▶ _WRITTEN REQUEST 1_
Extract the lines of the listing below, starting at its first line and ending at the line that contains "scientific name: Rhipidura rufifrons", and repeat them word for word.

▶ _PROVIDED PASSAGE_
The first records of electricity and magnetism
The most primitive electrical and magnetic phenomena -- the attraction of dry light material such as
chaff to rubbed amber, and the attraction of iron to loadstone -- were no doubt observed before
recorded history began. However, as far as I can find, these phenomena were not recorded by the
Egyptians or any other pre-Greek civilization. The first definite statement is by Thales of Miletus (about
585B.C.) who said loadstone attracts iron because it has a soul. The prevailing view at the time was that
movement of any kind indicated life, or a soul, or a god. In fact, it was advanced thinking on Thales’ part
to think that the loadstone’s moving of the iron was caused by itself rather than by the intervention of
some god. Actually Miletus was a very multicultural environment -- a flourishing commercial city in Asia
Minor (now part of Turkey), trading with Babylon and also Egypt, where Thales travelled. This mixture of
cultures meant that there was not a strongly repressive religious orthodoxy, as was often the case in
primitive (and not so primitive) societies, so freedom of inquiry was tolerated. Sad to report, this did not
lead to a more enlightened political system -- it was a slave based society, with bloody rebellion and
repression
An early Greek word for the sun - ηλεχτορ - pronounced "elector" - was also used to describe amber,
because of its sunshiny color. Amber is the fossilized resin of a now extinct coniferous tree, almost all of
it comes from the Baltic region in Northern Europe. Of course, this is the stuff that preserves insects
from millions of years ago. It was greatly prized in the early world as jewelry, and used as such in Greece
from the earliest recorded times. Amber came to be called "electron" by the Greek classic writers, but
this term also referred to native gold and silver-gold alloys (same color).
First scientific-type explanations
The first discussion that begins to look like a scientific explanation I can find is in Lucretius, On the
Nature of Things (De Rerum Natura). Lucretius was born in 98 B.C. and died in 55 B.C. or so, but he was
summarizing the views of Epicurus (342 - 270 B.C.), himself a follower of Democritus. They all believed
everything to be made up of atoms, Democritus thought the atoms followed natural laws, but Epicurus
thought they could be deviated a bit by free will. They all thought the soul too was made of atoms,
which fell apart at death so there was no afterlife, and if there were gods, they didn’t concern
themselves with us. Anyway, back to magnets. Lucretius states (in describing a loadstone attracting a
ring of iron): " ..it must needs be that there stream off this stone very many seeds or an effluence,
which, with its blows, parts asunder all the air which has its place between the stone and the iron. When
this space is emptied .. atoms of the iron start forward and fall into the void, all joined together .. the ring itself follows .. with its whole body." In other word, tiny particles emanating from the loadstone
sweep away the air and the consequent suction draws in the iron.
At least this explanation doesn’t depend on gods, souls, etc. However, it has some obvious defects,
which Lucretius immediately addresses. Why doesn’t this mean the loadstone would attract gold --
which it doesn’t? Because, he explains, the gold is too heavy, so it doesn’t move. O.K., what about
wood? Well, wood is so light that the effluence goes right through it, so does not bounce back and
sweep away the air between the two. A nicer point is made by Galen (130-200 A.D., a famous anatomist
and doctor), who says Epicurus claimed the atoms flowing from the stone were related in shape to those
flowing from the iron, so easily interlocked, and after bouncing between the stone and the iron become
entangled and draw the two together. However, Galen goes on, he doesn’t see why anyone should
believe this, because it doesn’t explain why a ring thus attached to a magnet will attract a further ring to
itself, and says he’s seen five pieces of iron held magnetically in a chain, only the first one being in
contact with the loadstone.

Stored entries
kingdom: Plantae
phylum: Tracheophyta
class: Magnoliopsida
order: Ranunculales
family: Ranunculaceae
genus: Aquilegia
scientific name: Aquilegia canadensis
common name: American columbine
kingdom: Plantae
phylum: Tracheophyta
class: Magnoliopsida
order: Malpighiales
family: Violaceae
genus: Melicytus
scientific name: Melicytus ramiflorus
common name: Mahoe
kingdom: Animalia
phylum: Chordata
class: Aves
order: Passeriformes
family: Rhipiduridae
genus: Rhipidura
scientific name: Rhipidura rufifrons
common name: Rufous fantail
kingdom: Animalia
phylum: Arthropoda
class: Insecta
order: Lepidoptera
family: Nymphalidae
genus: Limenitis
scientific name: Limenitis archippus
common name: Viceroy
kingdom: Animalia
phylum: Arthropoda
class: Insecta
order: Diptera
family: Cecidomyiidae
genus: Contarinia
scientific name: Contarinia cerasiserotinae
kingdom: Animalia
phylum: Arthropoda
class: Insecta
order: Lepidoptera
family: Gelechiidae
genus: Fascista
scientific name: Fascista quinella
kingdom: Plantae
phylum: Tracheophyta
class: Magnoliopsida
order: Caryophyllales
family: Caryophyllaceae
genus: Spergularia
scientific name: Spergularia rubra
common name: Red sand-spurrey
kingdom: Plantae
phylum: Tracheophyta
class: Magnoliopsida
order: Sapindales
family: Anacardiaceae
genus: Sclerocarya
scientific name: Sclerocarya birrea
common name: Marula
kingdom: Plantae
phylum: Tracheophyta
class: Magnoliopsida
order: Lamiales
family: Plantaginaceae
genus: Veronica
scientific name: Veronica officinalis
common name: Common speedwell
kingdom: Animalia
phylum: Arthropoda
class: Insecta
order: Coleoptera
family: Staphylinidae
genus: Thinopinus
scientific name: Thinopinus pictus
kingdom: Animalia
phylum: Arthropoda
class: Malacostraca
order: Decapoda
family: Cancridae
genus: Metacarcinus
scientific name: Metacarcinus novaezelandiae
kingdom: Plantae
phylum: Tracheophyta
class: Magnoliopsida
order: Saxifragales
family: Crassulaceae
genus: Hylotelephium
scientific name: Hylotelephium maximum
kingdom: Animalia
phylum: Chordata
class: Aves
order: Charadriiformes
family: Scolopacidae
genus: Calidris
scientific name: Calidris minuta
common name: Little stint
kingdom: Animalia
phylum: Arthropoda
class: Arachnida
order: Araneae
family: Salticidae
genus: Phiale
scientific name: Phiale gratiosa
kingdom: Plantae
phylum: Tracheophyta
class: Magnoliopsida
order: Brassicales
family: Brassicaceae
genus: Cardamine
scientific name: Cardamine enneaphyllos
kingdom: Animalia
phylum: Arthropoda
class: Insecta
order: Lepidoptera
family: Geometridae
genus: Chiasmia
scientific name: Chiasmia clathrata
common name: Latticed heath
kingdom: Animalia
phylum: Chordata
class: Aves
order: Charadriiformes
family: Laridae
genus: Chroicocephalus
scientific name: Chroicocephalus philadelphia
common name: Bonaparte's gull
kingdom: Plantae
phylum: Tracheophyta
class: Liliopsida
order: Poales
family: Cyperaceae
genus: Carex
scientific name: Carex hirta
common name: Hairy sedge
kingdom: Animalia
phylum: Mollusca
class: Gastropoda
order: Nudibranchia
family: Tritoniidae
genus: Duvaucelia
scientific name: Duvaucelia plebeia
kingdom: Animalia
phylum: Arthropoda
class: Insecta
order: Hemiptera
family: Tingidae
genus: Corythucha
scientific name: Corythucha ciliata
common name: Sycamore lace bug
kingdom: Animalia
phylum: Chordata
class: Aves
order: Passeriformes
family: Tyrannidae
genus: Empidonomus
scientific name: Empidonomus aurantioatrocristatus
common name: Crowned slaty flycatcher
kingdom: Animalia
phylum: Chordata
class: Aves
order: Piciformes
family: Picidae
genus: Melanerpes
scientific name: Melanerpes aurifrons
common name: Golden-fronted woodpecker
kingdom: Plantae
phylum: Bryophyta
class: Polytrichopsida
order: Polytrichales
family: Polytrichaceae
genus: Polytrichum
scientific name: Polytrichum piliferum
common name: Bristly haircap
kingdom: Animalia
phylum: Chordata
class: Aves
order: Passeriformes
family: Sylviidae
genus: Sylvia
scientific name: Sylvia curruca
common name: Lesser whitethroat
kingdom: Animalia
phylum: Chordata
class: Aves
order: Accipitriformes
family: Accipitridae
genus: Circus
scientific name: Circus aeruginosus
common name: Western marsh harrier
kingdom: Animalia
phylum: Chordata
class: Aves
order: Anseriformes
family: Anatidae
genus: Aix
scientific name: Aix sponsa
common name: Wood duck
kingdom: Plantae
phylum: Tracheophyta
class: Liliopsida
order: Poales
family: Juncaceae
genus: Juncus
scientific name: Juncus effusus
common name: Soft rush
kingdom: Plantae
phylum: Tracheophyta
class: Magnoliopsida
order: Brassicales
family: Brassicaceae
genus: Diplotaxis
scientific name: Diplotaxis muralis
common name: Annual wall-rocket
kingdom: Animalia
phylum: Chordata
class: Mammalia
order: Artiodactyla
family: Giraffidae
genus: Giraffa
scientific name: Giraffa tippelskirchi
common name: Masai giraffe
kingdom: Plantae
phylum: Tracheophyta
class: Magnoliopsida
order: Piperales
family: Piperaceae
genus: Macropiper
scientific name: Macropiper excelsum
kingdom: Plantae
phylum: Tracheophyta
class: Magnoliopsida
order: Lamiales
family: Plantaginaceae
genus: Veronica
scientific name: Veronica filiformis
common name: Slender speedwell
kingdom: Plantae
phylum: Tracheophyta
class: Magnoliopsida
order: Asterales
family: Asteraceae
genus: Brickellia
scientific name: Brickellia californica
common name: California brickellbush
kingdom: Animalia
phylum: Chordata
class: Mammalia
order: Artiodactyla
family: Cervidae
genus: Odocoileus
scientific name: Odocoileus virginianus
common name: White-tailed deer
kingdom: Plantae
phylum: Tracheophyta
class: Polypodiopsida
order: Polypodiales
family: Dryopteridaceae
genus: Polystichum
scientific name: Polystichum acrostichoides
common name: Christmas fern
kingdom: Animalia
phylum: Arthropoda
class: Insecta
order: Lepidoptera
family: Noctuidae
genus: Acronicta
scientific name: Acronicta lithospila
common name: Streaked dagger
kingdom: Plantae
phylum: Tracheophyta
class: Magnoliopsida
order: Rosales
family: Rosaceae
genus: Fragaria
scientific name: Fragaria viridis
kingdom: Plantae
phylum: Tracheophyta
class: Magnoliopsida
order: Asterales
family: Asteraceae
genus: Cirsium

▶ _WRITTEN REQUEST 2_
Using the text above on the first records of electricity and magnetism, decide whether each statement agrees with it. Answer yes or no and quote the deciding words. (a) Thales held that loadstone attracts iron because it has a soul. (b) Most amber comes from the Baltic region. (c) Galen reports having seen three pieces of iron held magnetically in a chain.

▶ _WORKED ANSWER 1_
kingdom: Plantae
phylum: Tracheophyta
class: Magnoliopsida
order: Ranunculales
family: Ranunculaceae
genus: Aquilegia
scientific name: Aquilegia canadensis
common name: American columbine
kingdom: Plantae
phylum: Tracheophyta
class: Magnoliopsida
order: Malpighiales
family: Violaceae
genus: Melicytus
scientific name: Melicytus ramiflorus
common name: Mahoe
kingdom: Animalia
phylum: Chordata
class: Aves
order: Passeriformes
family: Rhipiduridae
genus: Rhipidura
scientific name: Rhipidura rufifrons

▶ _WORKED ANSWER 2_
(a) Yes: "who said loadstone attracts iron because it has a soul"
(b) Yes: "almost all of it comes from the Baltic region in Northern Europe"
(c) No: "says he’s seen five pieces of iron held magnetically in a chain"